Ausgabe: 2013/45, KJ, Kirchdorf, Aufestes
06.11.2013
- Paul Stütz
Keinen geringeren Tag als den Nationalfeiertag hat sich die Katholische Jugend (KJ) in Kirchdorf für ihre Jahreshauptversamlung ausgesucht. Über sieben Neuzugänge konnte sich bei diesem Anlass KJ-Obmann Florian Schöppl (23) freuen. Die zahlreichen Aktivitäten wie Jugendmesse, Nikolausaktion und gemeinsame Ausflüge sind für Schöppl ein wesentlicher Grund für den großer Zuspruch, den die Jugendorganisation im Ort erfährt. Die neuen Mitglieder stammen teilweise sogar aus den Nachbarorten. Das Zugpferd schlechthin ist das Aufest im Sommer, zu dem Tausende Besucher/innen kommen.
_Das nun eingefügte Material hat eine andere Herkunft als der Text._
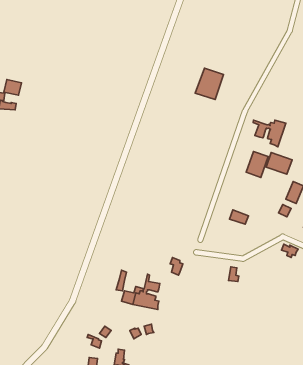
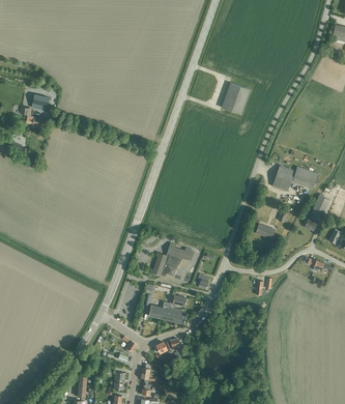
building: [253,120,286,147] -> none
building: none -> [150,242,194,276]

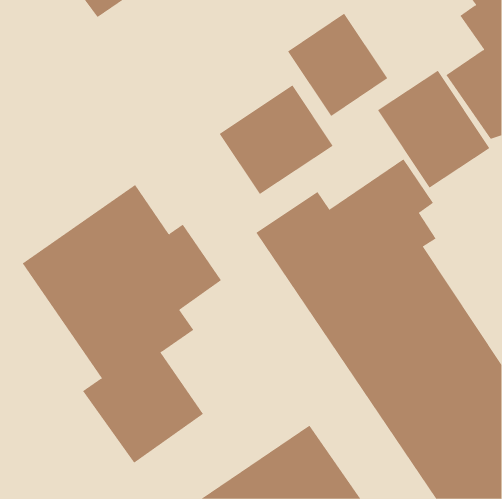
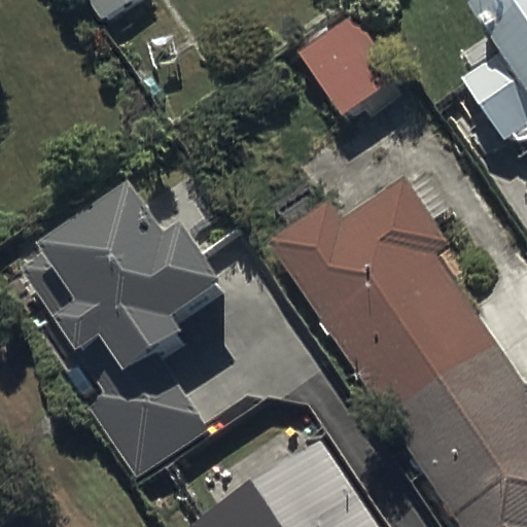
building: [377,70,490,189] -> none
building: [219,85,334,195] -> none

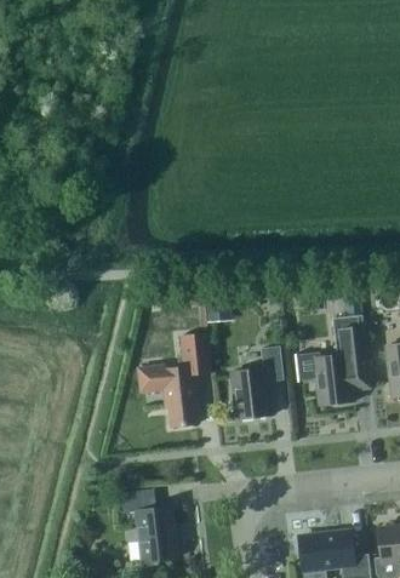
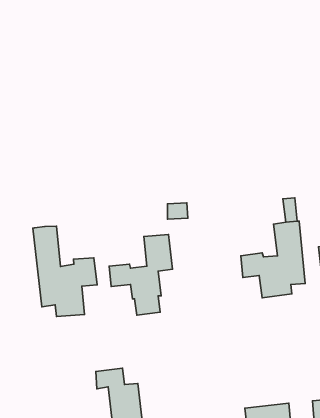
building: none -> [33,226,97,316]
building: [230,347,284,419] -> none

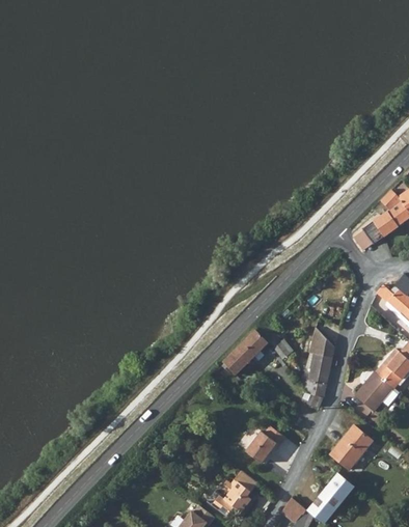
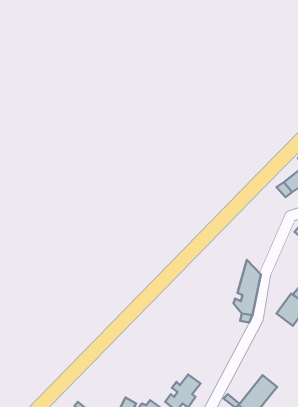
building: [223,330,268,375] -> none
building: [330,424,373,469] -> none
building: [246,426,285,464] -> none

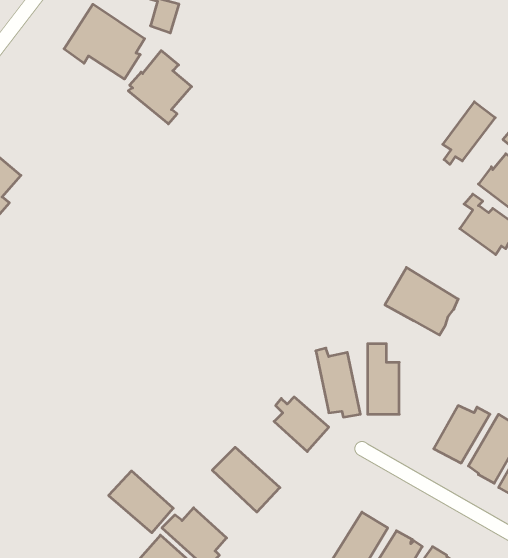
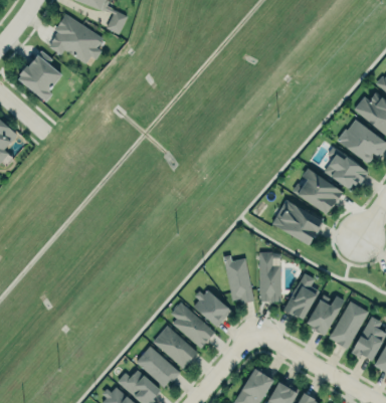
building: [128,51,192,124] -> [18,50,62,102]
building: [443,102,495,164] -> none
building: none -> [293,169,343,215]
building: none -> [283,273,320,321]
building: none -> [171,303,215,349]
building: [109,471,173,533] -> [134,345,179,388]

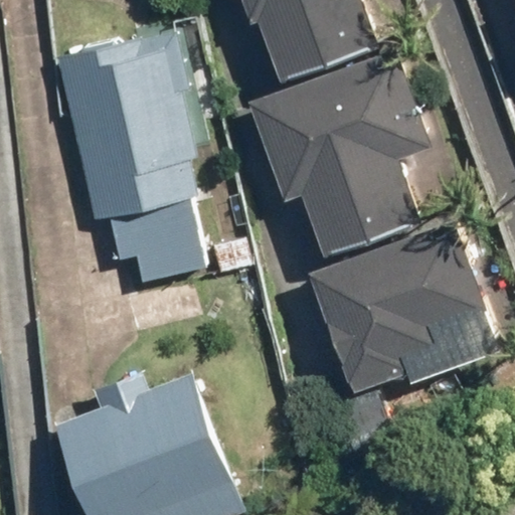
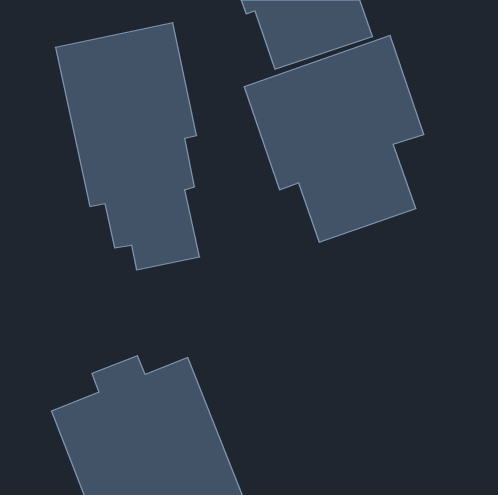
building: [308,217,487,394] -> none

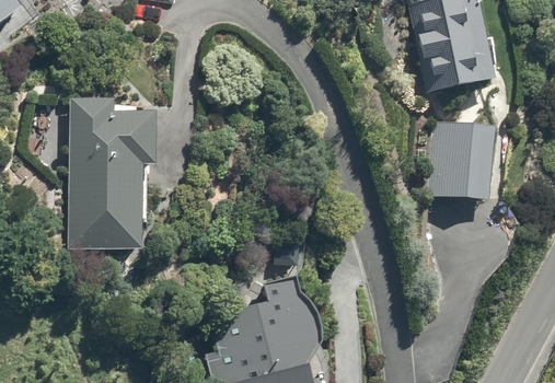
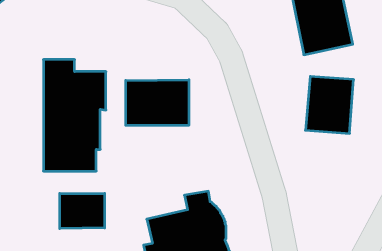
building: none -> [126,80,189,125]
building: none -> [60,193,105,229]

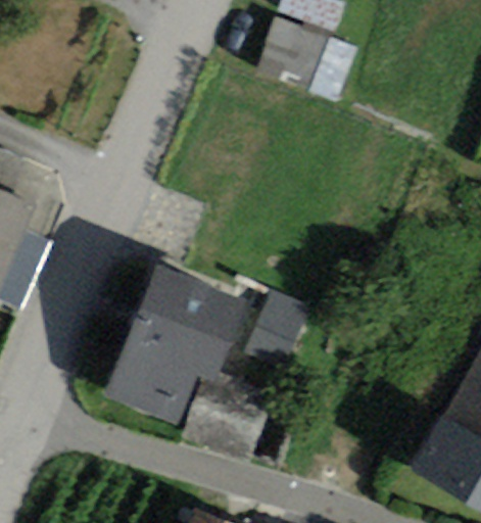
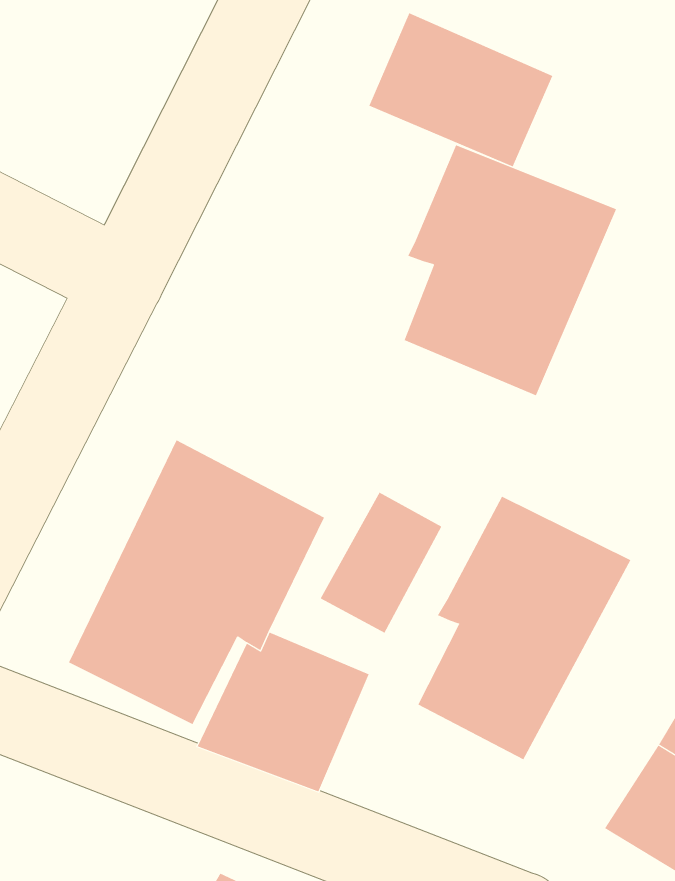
building: none -> [404,144,617,396]
building: none -> [418,496,631,760]

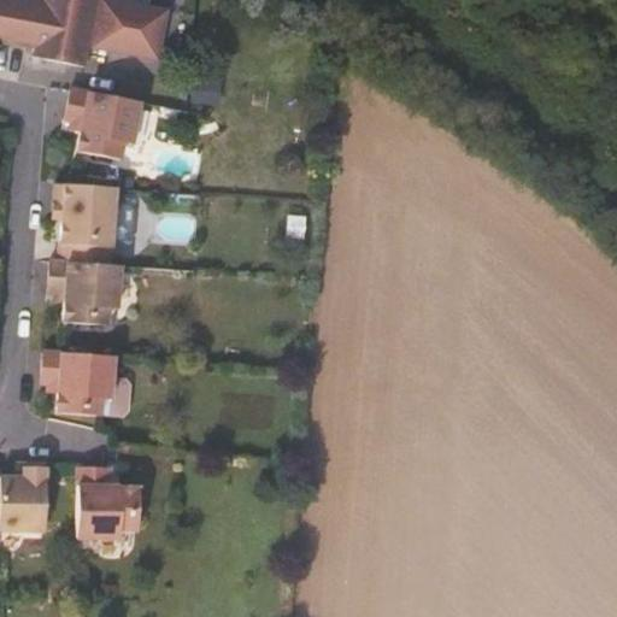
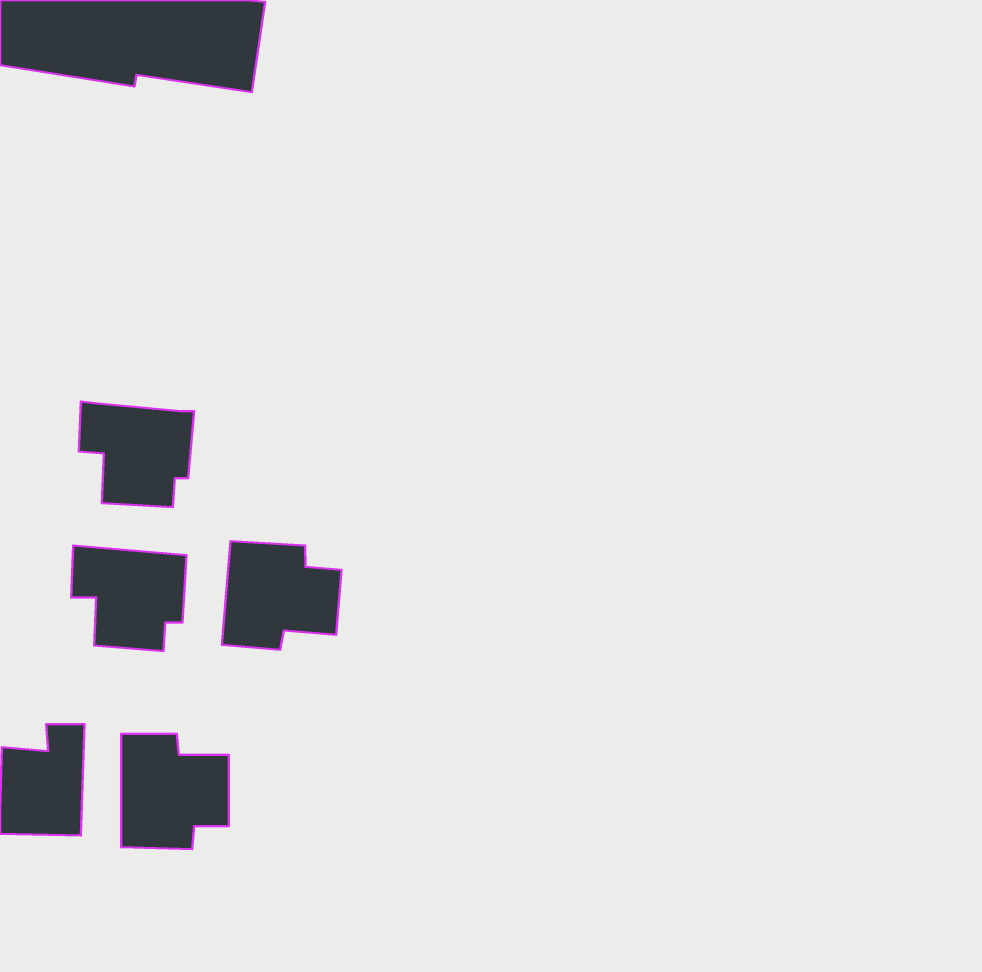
building: [66,89,140,160] -> none
building: [54,180,139,264] -> none
building: none -> [222,541,342,650]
Seit mittlerweile 30 Jahren veranstaltet die Katholische Jugend das groß angelegte Event inmitten des Waldes. „Alles ist im Einklang mit der Natur“, erklärt Florian Schöppl das Erfolgsrezept.
KJ stiftet Gemeinschaft
Mit 15 Jahren können die Kirchdorfer Mitglied bei der KJ werden - kaum jemand, der oder die das nicht macht. Man kennt sich aus Kindergarten und Volksschule. Nachher gehen die Wege auseinander, die jungen Kirchdorfer bleiben jedoch in Kontakt. Die KJ schafft es dabei wie kaum ein zweiter Verein, die Gemeinschaft unter den Jungen zu fördern. Davon ist auch Florians Papa Josef Schöppl begeistert. Nicht nur aus familiären Gründen, sondern weil er der Bürgermeister (ÖVP) von Kirchdorf ist: „Die Katholische Jugend kennt keine Grenzen. Da kommen alle gesellschaftlichen Schichten zusammen – da ist es egal, ob jemand Maurer oder Studierende ist“, sagt Josef Schöppl. Manchen wird es da wohl schwerfallen, dass mit 30 Jahren auch die schönste Kirchdorfer KJ-Zeit ihr Ende hat.